I learned that I didn’t need to Tweet after every bad play or missed call. I also observed that golf had the lowest reliance on technology and automation, which aligns well to my enjoyment level. Golf is just the player and their caddy against the field and the course. The competitors created their own breaks, owned their mistakes, didn’t benefit or suffer costs from bad officiating, and play wasn’t stopped once for instant reply. Totally awesome.
Are there distractions in golf? The PGA Tour’s $40M social media Player Impact Program and the Twitter war between Brooks Koepka and Bryson DeChambeau are small blip distractions that have very little impact on the competitive integrity, other than some brief unsportsmanlike behavior by a few fans directed at DeChambeau. Outside of that there’s the odd Twitter spat to generate bogus interest. I’m sure the players also have some technical points on their minds like spin rates, launch angles, and some other gibberish, that could distract them, but at the end of the day, it doesn’t matter. You need to strike the ball solid and sink putts to stay relevant. That has never changed and never will, and I Iove it.
Are you like me when you’re on the course? I throw my phone in the bag and it’s out of sight and out of mind for four hours which allows me to clear my head for the same reasons. Do you feel sorry for the poor hacks who are making calls between shots, texting their friends, blasting their music, and just not paying attention to their game? I do.
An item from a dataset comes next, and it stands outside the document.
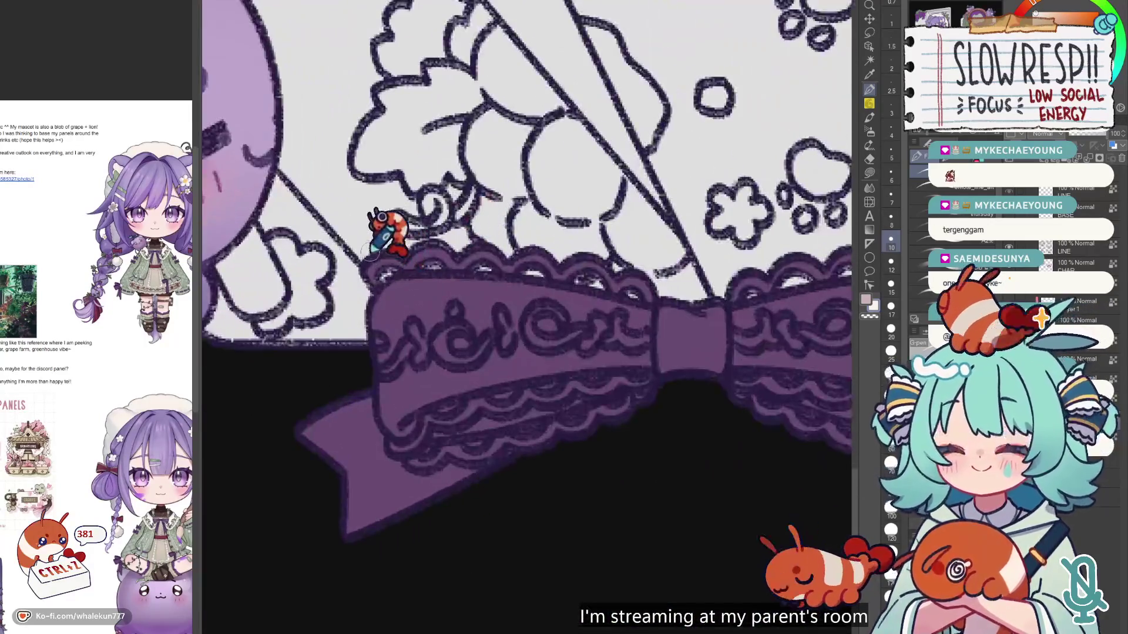
{"action": "key", "text": "bracketright"}
{"action": "key", "text": "bracketright"}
Sports are inherently played and officiated by humans. As artificial intelligence, data science, and automation advance, the human element yields. With it goes a lot of the passion that drew us there in the first place. Thank goodness golf is holding the line. Because of the human requirements of the game, I can’t see this changing, can you?
3 thoughts on “The Awesome Humanity of Golf”
Once I went on no computers outside work for a couple of years.
Wow! I bet that was refreshing!
It happened at the start of a career, 25 years ago, when I needed to save. I was riding horses after work, even trained one, reading books after. I’ve pondered if I should have gone down the horse back field, but life is what life is.